Avoid litigating claims against officers and directors by challenging personal jurisdiction Featured

8:00pm EDT March 26, 2010

The fiduciary shield doctrine is an equitable doctrine that can protect individuals from litigation for actions they take on behalf of their employers.

It allows courts to decline to exercise personal jurisdiction over nonresident defendants sued for acts performed in their capacities as corporate agents. And absent personal jurisdiction, suits against nonresident, individual defendants can be quickly dismissed.

The rationale for the fiduciary shield doctrine is rooted in concepts of equity and fairness — whether it would be fair to sue a nonresident in Illinois for acts carried out on behalf of his or her employer.

Generally, agents are not personally liable for acts they carry out for their employers, but this doesn’t always protect employees as planned, as they can still be sued, says Andrew D. Campbell, a partner at Novack and Macey LLP.

“While the doctrine of limiting the personal liability of agents is alive and well, it still doesn’t stop litigants from naming officers or agents of a corporation as defendants,” says Campbell.

But a motion to dismiss asserting the fiduciary shield doctrine can quickly extract individual, nonresident defendants from a suit, says Campbell.

Smart Business spoke with Campbell about the fiduciary shield doctrine and how to protect your directors, officers and other agents from litigation.

Does the law generally protect directors, officers and other agents from liability for actions they take on behalf of their employers?

For the most part, yes, but exceptions apply to the rule of limited liability, and getting to a determination of nonliability can be time consuming and expensive.

While exceptional cases can sometimes have merit, corporate agents are often parties to suits because plaintiffs perceive tactical benefits in suing them. These perceived benefits can include increasing the settlement value of a case, intimidating the individual litigant or saddling the individual with the time-consuming and expensive tasks of litigation.

Also, naming directors and officers can trigger D&O insurance policies, thereby increasing the pool of funds available to settle the suit or pay a judgment.

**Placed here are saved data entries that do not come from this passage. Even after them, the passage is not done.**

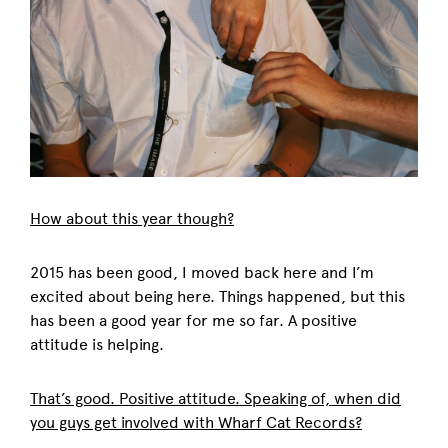
How about this year though?
2015 has been good, I moved back here and I’m
excited about being here. Things happened, but this
has been a good year for me so far. A positive
attitude is helping.
That’s good. Positive attitude. Speaking of, when did
you guys get involved with Wharf Cat Records?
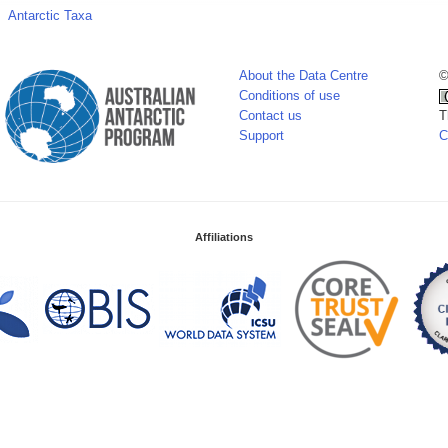
Antarctic Taxa
About the Data Centre
©
Conditions of use
Contact us
T
Support
C
Affiliations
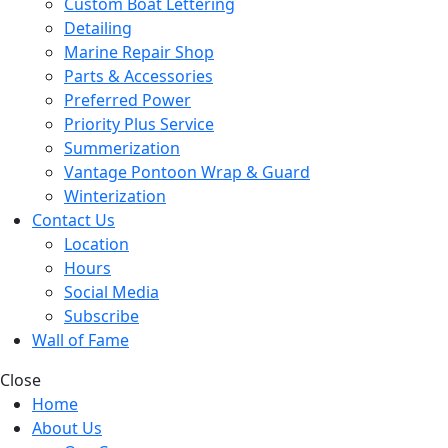
Custom Boat Lettering
Detailing
Marine Repair Shop
Parts & Accessories
Preferred Power
Priority Plus Service
Summerization
Vantage Pontoon Wrap & Guard
Winterization
Contact Us
Location
Hours
Social Media
Subscribe
Wall of Fame
Close
Home
About Us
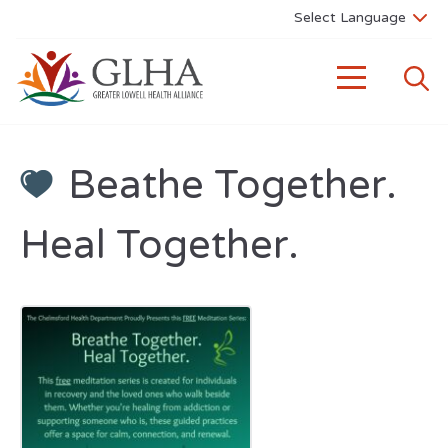
Beathe Together.
Heal Together.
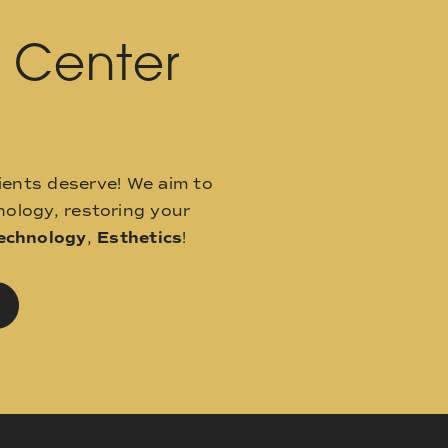
l Center
ients deserve! We aim to
ology, restoring your
echnology
,
Esthetics
!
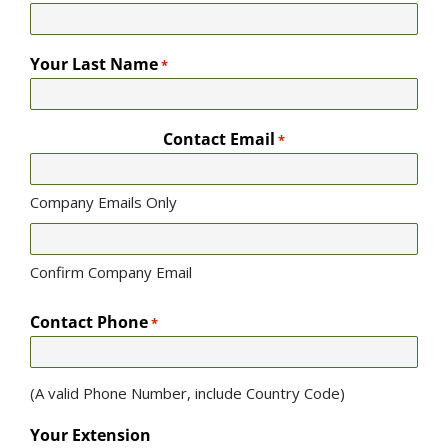
Your Last Name
*
Contact Email
*
Company Emails Only
Confirm Company Email
Contact Phone
*
(A valid Phone Number, include Country Code)
Your Extension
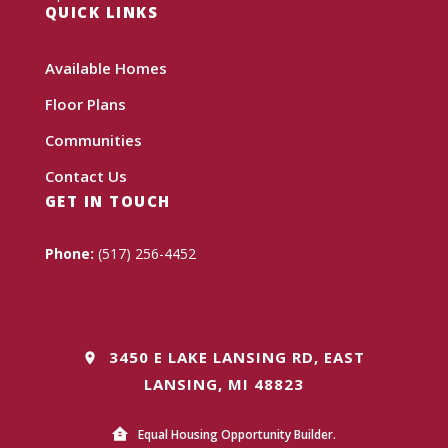
QUICK LINKS
Available Homes
Floor Plans
Communities
Contact Us
GET IN TOUCH
Phone:
(517) 256-4452
3450 E LAKE LANSING RD, EAST
LANSING, MI 48823
Equal Housing Opportunity Builder.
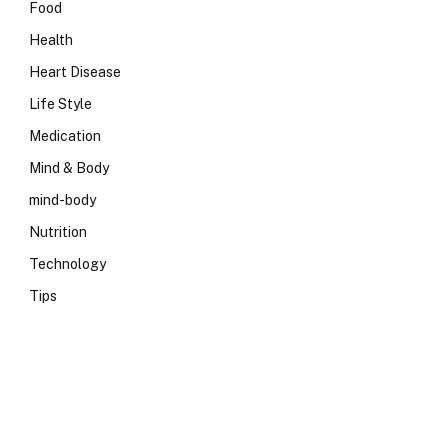
Food
Health
Heart Disease
Life Style
Medication
Mind & Body
mind-body
Nutrition
Technology
Tips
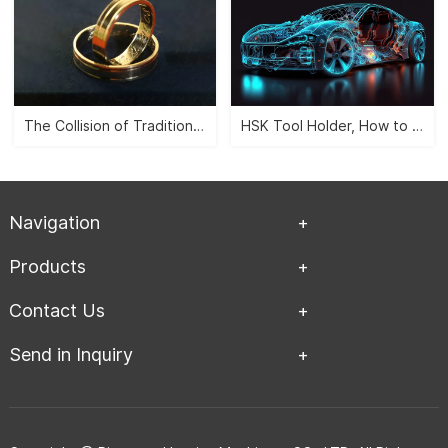
The Collision of Traditional Aesthetics and Modernity -- CNC Jewelry Carving">
HSK Tool Holder, How to Leverage the Automobile Manufacturing Industry?">
Navigation
Products
Contact Us
Send in Inquiry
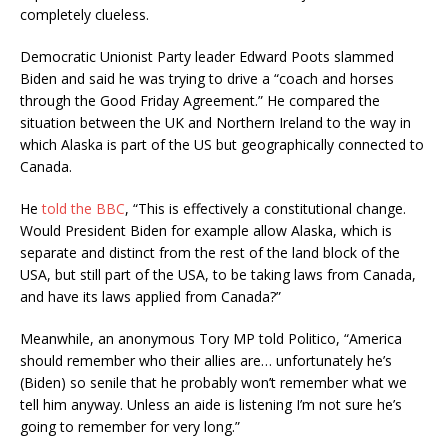
completely clueless.
Democratic Unionist Party leader Edward Poots slammed
Biden and said he was trying to drive a “coach and horses
through the Good Friday Agreement.” He compared the
situation between the UK and Northern Ireland to the way in
which Alaska is part of the US but geographically connected to
Canada.
He
told the BBC
, “This is effectively a constitutional change.
Would President Biden for example allow Alaska, which is
separate and distinct from the rest of the land block of the
USA, but still part of the USA, to be taking laws from Canada,
and have its laws applied from Canada?”
Meanwhile, an anonymous Tory MP told Politico,
“America
should remember who their allies are… unfortunately he’s
(Biden) so senile that he probably won’t remember what we
tell him anyway. Unless an aide is listening I’m not sure he’s
going to remember for very long.”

The fiduciary shield often can be raised in a motion to dismiss early on, thereby nullifying these perceived benefits.

How does personal jurisdiction affect the application of the fiduciary shield doctrine?

To have jurisdiction over a defendant, whether it’s a corporation or an individual, a plaintiff must show that the court can exercise its power over that defendant. So, for a court in Illinois to assert jurisdiction over someone from Wisconsin, for example, there must be an Illinois statute allowing for the exercise of jurisdiction, and constitutional requirements must be satisfied.

In Illinois, the ‘long arm’ statute provides that jurisdiction may be had over a person for any basis permitted by the U.S. Constitution and the Illinois Constitution. The U.S. Constitution allows for personal jurisdiction as long as that person has ‘minimum contacts’ with the state. And it is rather easy to establish these minimum contacts.

Assuming there are minimum contacts, a court must then consider whether exercising personal jurisdiction would be fair and just. The fiduciary shield doctrine is an outgrowth of this inquiry.

What is an example of how the fiduciary shield doctrine applies?

It often comes up when a corporation and one or more of its officers are being sued. For example, suppose a Wisconsin corporation was hired to construct a building in Illinois and a lawsuit is filed in Illinois arising out of the construction project. The corporation would certainly be subject to personal jurisdiction in Illinois, but what about the officers — Wisconsin residents — who negotiated the contract and entered into the deal on behalf of their employer?

Entering into a contract for a construction project will often involve lengthy negotiations and will require the builder’s employees to travel to Illinois. But is this enough contact with Illinois to render them subject to being sued here in their individual capacities?

In a recent decision, with similar facts, the court dismissed two officers from a suit under the fiduciary shield doctrine. It found that one officer, who signed a construction contract and participated in telephonic meetings about the project — but who never traveled to Illinois — was not subject to jurisdiction here. Likewise, another officer, who did come to Illinois to attend progress meetings, but never for personal reasons, was also not subject to personal jurisdiction.

Are there circumstances under which courts are less likely to apply the fiduciary shield doctrine?

The doctrine is discretionary, so a court can decide whether to apply it based on the circumstances presented.

Courts often will refuse to apply the fiduciary shield doctrine to someone who is a high-ranking company officer with a direct financial stake in the company. A direct financial stake typically doesn’t mean an officer who holds shares as part of a retirement plan. Instead, courts are generally concerned with substantial shareholders, for example, those owning 20 percent or more of the company. But, monetary incentives aren’t the only thing courts consider.

Although less common, personal motives — spite, vindictiveness or maliciousness — have, at times, led courts away from applying the fiduciary shield doctrine. Further, where there are allegations that a corporate entity was merely a ‘sham’ utilized for an individual defendant’s personal benefit, the fiduciary shield doctrine is less likely to apply.

These exceptions notwithstanding, utilizing the fiduciary shield doctrine at the outset of a case can be a powerful tool in extracting nonresident agents from lawsuits during their initial stages.